**What to work on**
Please list all lines of the material below in which the string "Oryantiring" occurs.

* * *

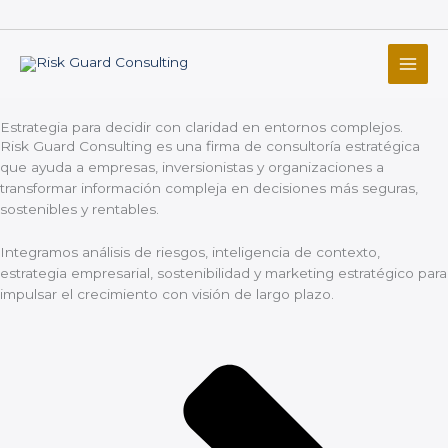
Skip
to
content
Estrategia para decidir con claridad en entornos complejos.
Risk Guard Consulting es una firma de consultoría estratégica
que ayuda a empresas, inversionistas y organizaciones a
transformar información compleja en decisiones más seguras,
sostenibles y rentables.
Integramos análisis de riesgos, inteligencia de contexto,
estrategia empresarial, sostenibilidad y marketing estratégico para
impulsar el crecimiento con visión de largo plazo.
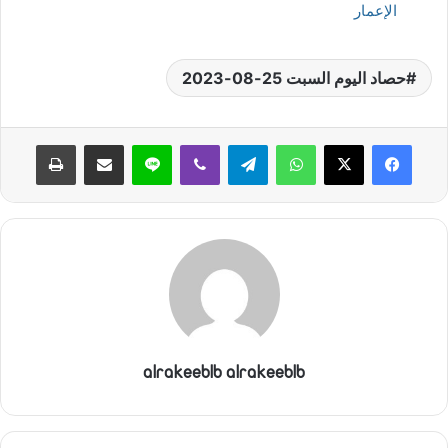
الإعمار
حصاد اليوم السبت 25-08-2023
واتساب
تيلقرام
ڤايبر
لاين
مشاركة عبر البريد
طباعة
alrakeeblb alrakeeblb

* * *

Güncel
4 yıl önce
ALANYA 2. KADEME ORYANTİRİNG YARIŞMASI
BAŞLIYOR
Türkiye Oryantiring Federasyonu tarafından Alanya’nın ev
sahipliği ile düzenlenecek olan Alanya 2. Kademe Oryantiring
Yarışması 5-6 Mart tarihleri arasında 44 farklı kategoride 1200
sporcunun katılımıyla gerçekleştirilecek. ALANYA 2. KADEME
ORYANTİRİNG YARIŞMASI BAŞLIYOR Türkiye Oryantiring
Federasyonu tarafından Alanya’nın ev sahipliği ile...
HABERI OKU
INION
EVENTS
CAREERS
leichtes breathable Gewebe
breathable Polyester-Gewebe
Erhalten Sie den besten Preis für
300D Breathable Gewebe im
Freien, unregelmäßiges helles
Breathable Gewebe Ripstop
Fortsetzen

* * *

**Answer to the exercise**
Türkiye Oryantiring Federasyonu tarafından Alanya’nın ev
sahipliği ile düzenlenecek olan Alanya 2. Kademe Oryantiring
ORYANTİRİNG YARIŞMASI BAŞLIYOR Türkiye Oryantiring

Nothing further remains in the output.